Aus der Erklärung der Linksparteiströmung »Antikapitalistische Linke« in Nordrhein-Westfalen »zum Ausgang der Europawahlen und unsere weiteren Aufgaben«:

Die Linke in Deutschland gehört nicht zu den Verlierern der Wahl zum Europäischen Parlament vom 7. Juni 2009. Sie hat ihr Stimmenergebnis gegenüber dem Ergebnis der PDS bei der Europawahl 2004 um 400000 Stimmen auf 1,97 Millionen verbessert. Sie hat mit acht Mandaten ein zusätzliches Mandat im EU-Parlament gewonnen. Dennoch werden der Wahlkampf und das Ergebnis sowohl innerhalb der Mitgliedschaft, der Anhängerschaft und in der veröffentlichten Meinung als unbefriedigend und hinter den Erwartungen zurückgeblieben bewertet. Wir teilen diese Auffassung und halten eine ehrliche und breite Diskussion dazu erforderlich, damit bei den kommenden Wahlen bessere Ergebnisse für Die Linke erzielt werden. (…)

Auch wenn wir den »Ergebnissen« der Wahlforschung mit gesunder Skepsis gegenüber stehen, so lassen sich für die Wahlkampagne der Linken in Deutschland einige Dinge relativ zweifelsfrei feststellen. Die Linke verpaßt Mobilisierungserfolge aus dem Lager der Nichtwähler und mobilisiert nur die Hälfte der Stimmen, die bei der Bundestagswahl 2005 für die Linke votierten, erreicht also gut zwei Millionen Wähler nicht mehr. In den Westbundesländern steigert sie die Zahl ihrer Stimmen gegenüber der EU-Wahl 2004 um mehr als das Doppelte, in den Ostbundesländern verliert sie 100000 Stimmen. Wie bei allen Wahlen wird die Linke überdurchschnittlich von Erwerbslosen und von Männern im Alter zwischen 50 und 65 Jahren gewählt. Der Anteil derjenigen, die schon bei den letzten Wahlen Die Linke gewählt haben ist hoch, höher als entsprechende Wählergruppen bei den anderen Parteien. Die Linke hat somit schon fast eine lokalisierbare Stammwählerschaft. Darin fehlen allerdings, wie auch in der Mitgliedschaft, die Frauen. Die Charakterisierung als »Protestwählerpartei« ist demnach falsch, im Gegenteil, es ist der Linken nicht gelungen, bei der EU-Wahl ein solches Image aufzubauen und damit Stimmen zu mobilisieren.

◆ ◆ ◆ ◆

▸ Anforderung 1: Tausche in den Datensätzen „common name“ gegen „vernacular name“ aus, beginnend mit der ersten Zeile und endend nach der Zeile mit „genus: Nuttallanthus“. Gib nur diese Zeilen wieder und lass alles andere unverändert.

◆ ◆ ◆ ◆

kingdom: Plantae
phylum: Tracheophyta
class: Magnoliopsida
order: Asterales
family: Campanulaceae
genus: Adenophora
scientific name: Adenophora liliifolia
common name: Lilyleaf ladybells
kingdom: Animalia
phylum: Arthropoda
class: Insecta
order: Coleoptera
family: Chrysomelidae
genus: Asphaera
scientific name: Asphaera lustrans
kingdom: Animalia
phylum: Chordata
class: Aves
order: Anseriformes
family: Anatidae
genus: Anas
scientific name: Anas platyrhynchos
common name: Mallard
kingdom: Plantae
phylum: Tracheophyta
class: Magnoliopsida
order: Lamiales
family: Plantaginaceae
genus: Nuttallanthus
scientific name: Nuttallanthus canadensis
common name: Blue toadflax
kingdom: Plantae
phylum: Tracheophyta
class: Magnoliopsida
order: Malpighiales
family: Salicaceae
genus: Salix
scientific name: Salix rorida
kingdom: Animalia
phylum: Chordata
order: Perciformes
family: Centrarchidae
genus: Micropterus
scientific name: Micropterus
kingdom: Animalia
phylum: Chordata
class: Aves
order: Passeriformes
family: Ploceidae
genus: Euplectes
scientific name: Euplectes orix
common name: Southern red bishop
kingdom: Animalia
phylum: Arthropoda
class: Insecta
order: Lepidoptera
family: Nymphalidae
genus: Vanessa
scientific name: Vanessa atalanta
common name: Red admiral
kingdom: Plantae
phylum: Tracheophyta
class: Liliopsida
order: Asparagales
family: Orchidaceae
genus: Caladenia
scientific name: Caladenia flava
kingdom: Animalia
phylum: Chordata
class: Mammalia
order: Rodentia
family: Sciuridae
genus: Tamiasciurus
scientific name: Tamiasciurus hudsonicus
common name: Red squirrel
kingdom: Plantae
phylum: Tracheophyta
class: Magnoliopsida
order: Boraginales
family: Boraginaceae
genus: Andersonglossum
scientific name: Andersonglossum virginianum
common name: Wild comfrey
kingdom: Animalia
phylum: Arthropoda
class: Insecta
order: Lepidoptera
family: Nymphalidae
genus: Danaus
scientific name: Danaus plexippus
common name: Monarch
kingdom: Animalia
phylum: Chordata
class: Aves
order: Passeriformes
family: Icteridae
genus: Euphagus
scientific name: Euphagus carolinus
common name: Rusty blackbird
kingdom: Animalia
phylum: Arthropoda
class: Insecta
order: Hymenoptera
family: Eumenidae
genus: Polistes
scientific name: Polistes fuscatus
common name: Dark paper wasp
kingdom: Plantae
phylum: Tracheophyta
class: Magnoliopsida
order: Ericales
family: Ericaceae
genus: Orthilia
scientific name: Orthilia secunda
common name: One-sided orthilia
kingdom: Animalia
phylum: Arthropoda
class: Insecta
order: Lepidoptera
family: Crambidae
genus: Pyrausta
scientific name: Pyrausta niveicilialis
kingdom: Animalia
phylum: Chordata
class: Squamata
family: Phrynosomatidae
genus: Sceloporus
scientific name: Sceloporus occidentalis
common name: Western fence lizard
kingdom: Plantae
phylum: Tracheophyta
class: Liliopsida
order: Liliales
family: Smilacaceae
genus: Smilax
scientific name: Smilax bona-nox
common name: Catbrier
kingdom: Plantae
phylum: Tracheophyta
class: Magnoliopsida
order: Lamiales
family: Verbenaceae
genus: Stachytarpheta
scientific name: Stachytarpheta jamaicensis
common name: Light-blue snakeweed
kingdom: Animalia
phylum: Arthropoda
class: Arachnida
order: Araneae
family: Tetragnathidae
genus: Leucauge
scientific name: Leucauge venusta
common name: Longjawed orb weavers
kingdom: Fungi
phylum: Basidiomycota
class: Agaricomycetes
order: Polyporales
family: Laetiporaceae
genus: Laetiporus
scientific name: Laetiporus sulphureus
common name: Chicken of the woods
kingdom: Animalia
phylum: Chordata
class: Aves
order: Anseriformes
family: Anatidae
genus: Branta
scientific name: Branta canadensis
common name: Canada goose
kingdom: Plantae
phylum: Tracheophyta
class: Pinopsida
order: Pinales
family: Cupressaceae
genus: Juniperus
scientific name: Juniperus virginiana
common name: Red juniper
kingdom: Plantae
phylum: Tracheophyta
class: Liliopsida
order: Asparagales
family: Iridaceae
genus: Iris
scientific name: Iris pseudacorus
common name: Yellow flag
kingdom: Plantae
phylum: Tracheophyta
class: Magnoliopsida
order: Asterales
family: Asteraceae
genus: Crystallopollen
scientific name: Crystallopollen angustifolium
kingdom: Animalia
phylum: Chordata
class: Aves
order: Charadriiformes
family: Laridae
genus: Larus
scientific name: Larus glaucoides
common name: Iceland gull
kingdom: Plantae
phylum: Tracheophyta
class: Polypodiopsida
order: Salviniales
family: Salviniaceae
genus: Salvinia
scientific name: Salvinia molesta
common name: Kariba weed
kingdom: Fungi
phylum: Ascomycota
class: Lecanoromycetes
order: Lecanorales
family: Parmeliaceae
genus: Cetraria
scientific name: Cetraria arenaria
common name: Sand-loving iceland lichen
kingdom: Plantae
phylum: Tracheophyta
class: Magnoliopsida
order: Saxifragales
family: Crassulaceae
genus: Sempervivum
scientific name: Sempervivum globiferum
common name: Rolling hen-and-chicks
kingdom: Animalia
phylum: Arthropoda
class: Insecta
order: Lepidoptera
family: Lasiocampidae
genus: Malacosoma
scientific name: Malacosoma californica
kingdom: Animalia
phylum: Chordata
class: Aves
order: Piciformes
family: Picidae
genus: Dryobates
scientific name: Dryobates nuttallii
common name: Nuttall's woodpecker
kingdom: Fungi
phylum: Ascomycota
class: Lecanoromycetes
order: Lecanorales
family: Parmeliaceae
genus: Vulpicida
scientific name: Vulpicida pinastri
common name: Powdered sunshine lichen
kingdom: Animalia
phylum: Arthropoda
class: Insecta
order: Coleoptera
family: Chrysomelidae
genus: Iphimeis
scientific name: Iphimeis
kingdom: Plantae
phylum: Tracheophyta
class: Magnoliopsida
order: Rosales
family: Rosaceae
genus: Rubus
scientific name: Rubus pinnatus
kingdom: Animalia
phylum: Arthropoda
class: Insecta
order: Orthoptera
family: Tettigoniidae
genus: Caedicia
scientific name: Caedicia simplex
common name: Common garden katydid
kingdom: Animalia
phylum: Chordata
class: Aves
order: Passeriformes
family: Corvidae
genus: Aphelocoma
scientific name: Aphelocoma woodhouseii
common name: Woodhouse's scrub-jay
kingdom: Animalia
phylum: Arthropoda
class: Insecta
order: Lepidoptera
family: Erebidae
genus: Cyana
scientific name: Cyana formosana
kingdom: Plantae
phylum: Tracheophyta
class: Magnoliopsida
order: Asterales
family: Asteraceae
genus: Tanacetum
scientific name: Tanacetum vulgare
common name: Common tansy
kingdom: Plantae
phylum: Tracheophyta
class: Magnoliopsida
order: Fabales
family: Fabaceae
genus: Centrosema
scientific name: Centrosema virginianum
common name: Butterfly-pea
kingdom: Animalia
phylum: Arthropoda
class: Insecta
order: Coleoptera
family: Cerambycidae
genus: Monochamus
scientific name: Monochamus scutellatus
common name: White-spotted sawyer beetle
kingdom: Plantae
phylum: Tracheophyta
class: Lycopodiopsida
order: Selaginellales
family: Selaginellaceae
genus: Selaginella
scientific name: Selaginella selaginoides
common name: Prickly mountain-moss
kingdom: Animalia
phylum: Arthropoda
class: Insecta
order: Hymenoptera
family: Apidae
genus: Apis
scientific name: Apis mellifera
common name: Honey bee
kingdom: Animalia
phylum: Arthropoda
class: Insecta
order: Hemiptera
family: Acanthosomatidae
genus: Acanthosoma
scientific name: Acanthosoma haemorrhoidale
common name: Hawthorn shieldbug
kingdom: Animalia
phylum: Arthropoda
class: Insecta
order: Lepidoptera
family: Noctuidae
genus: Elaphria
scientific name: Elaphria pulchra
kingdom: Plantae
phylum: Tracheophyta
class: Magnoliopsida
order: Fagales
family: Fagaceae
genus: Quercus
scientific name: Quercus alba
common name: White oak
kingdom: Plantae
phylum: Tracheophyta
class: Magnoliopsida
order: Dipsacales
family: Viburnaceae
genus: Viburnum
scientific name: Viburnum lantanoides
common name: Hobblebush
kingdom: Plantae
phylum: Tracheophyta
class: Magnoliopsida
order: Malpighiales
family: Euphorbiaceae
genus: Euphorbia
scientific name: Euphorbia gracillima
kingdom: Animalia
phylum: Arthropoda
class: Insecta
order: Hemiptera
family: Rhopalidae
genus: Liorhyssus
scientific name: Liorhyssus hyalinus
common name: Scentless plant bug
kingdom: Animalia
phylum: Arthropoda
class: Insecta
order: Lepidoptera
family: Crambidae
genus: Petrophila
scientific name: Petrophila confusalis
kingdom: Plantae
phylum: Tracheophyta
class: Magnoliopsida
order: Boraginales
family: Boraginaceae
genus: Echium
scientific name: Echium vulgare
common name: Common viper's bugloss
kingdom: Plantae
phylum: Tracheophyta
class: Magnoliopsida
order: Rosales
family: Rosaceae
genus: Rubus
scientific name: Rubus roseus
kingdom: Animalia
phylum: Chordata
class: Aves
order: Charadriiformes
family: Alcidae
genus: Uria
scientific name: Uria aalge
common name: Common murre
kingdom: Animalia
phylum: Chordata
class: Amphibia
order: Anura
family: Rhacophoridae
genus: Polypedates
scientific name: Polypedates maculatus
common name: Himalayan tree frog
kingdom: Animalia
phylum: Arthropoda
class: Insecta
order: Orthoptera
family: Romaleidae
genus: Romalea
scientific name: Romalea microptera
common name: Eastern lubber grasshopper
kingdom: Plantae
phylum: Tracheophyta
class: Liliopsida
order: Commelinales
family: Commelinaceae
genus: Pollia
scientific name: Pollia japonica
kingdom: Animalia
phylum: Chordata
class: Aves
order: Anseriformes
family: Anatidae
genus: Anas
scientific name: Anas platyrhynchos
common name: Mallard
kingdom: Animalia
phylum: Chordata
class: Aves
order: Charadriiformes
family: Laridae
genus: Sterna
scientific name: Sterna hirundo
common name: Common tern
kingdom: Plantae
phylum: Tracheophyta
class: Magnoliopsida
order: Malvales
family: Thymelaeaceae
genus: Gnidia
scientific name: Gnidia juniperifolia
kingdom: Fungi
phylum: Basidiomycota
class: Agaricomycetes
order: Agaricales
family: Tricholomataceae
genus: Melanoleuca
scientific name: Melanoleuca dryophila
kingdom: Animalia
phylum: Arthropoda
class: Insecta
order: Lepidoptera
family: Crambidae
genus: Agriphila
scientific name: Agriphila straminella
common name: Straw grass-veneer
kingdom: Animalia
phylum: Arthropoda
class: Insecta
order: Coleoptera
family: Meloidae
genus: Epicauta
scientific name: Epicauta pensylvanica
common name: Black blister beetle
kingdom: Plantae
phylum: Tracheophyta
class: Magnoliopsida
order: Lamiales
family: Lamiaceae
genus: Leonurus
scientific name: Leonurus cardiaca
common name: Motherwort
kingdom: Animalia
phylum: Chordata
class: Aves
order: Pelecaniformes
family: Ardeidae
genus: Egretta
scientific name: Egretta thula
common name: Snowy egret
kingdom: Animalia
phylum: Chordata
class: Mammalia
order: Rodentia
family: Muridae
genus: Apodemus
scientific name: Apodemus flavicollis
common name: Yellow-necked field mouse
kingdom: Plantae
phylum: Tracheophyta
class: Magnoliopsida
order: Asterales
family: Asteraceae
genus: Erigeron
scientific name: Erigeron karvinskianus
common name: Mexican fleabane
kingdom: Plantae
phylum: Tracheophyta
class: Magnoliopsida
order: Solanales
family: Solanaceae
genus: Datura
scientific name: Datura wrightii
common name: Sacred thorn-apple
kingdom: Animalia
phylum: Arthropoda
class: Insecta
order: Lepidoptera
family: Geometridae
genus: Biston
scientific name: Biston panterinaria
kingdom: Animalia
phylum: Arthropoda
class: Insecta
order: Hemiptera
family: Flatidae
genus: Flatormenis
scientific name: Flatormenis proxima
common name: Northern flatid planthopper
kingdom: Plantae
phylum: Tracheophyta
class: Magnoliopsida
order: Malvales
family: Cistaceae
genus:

◆ ◆ ◆ ◆

▸ Anforderung 2: Schreibe den Textauszug zur Europawahl vollständig und wortgetreu nieder.

▸ Vollständige Ausgabe 1:
kingdom: Plantae
phylum: Tracheophyta
class: Magnoliopsida
order: Asterales
family: Campanulaceae
genus: Adenophora
scientific name: Adenophora liliifolia
vernacular name: Lilyleaf ladybells
kingdom: Animalia
phylum: Arthropoda
class: Insecta
order: Coleoptera
family: Chrysomelidae
genus: Asphaera
scientific name: Asphaera lustrans
kingdom: Animalia
phylum: Chordata
class: Aves
order: Anseriformes
family: Anatidae
genus: Anas
scientific name: Anas platyrhynchos
vernacular name: Mallard
kingdom: Plantae
phylum: Tracheophyta
class: Magnoliopsida
order: Lamiales
family: Plantaginaceae
genus: Nuttallanthus

▸ Vollständige Ausgabe 2:
Aus der Erklärung der Linksparteiströmung »Antikapitalistische Linke« in Nordrhein-Westfalen »zum Ausgang der Europawahlen und unsere weiteren Aufgaben«:

Die Linke in Deutschland gehört nicht zu den Verlierern der Wahl zum Europäischen Parlament vom 7. Juni 2009. Sie hat ihr Stimmenergebnis gegenüber dem Ergebnis der PDS bei der Europawahl 2004 um 400000 Stimmen auf 1,97 Millionen verbessert. Sie hat mit acht Mandaten ein zusätzliches Mandat im EU-Parlament gewonnen. Dennoch werden der Wahlkampf und das Ergebnis sowohl innerhalb der Mitgliedschaft, der Anhängerschaft und in der veröffentlichten Meinung als unbefriedigend und hinter den Erwartungen zurückgeblieben bewertet. Wir teilen diese Auffassung und halten eine ehrliche und breite Diskussion dazu erforderlich, damit bei den kommenden Wahlen bessere Ergebnisse für Die Linke erzielt werden. (…)

Auch wenn wir den »Ergebnissen« der Wahlforschung mit gesunder Skepsis gegenüber stehen, so lassen sich für die Wahlkampagne der Linken in Deutschland einige Dinge relativ zweifelsfrei feststellen. Die Linke verpaßt Mobilisierungserfolge aus dem Lager der Nichtwähler und mobilisiert nur die Hälfte der Stimmen, die bei der Bundestagswahl 2005 für die Linke votierten, erreicht also gut zwei Millionen Wähler nicht mehr. In den Westbundesländern steigert sie die Zahl ihrer Stimmen gegenüber der EU-Wahl 2004 um mehr als das Doppelte, in den Ostbundesländern verliert sie 100000 Stimmen. Wie bei allen Wahlen wird die Linke überdurchschnittlich von Erwerbslosen und von Männern im Alter zwischen 50 und 65 Jahren gewählt. Der Anteil derjenigen, die schon bei den letzten Wahlen Die Linke gewählt haben ist hoch, höher als entsprechende Wählergruppen bei den anderen Parteien. Die Linke hat somit schon fast eine lokalisierbare Stammwählerschaft. Darin fehlen allerdings, wie auch in der Mitgliedschaft, die Frauen. Die Charakterisierung als »Protestwählerpartei« ist demnach falsch, im Gegenteil, es ist der Linken nicht gelungen, bei der EU-Wahl ein solches Image aufzubauen und damit Stimmen zu mobilisieren.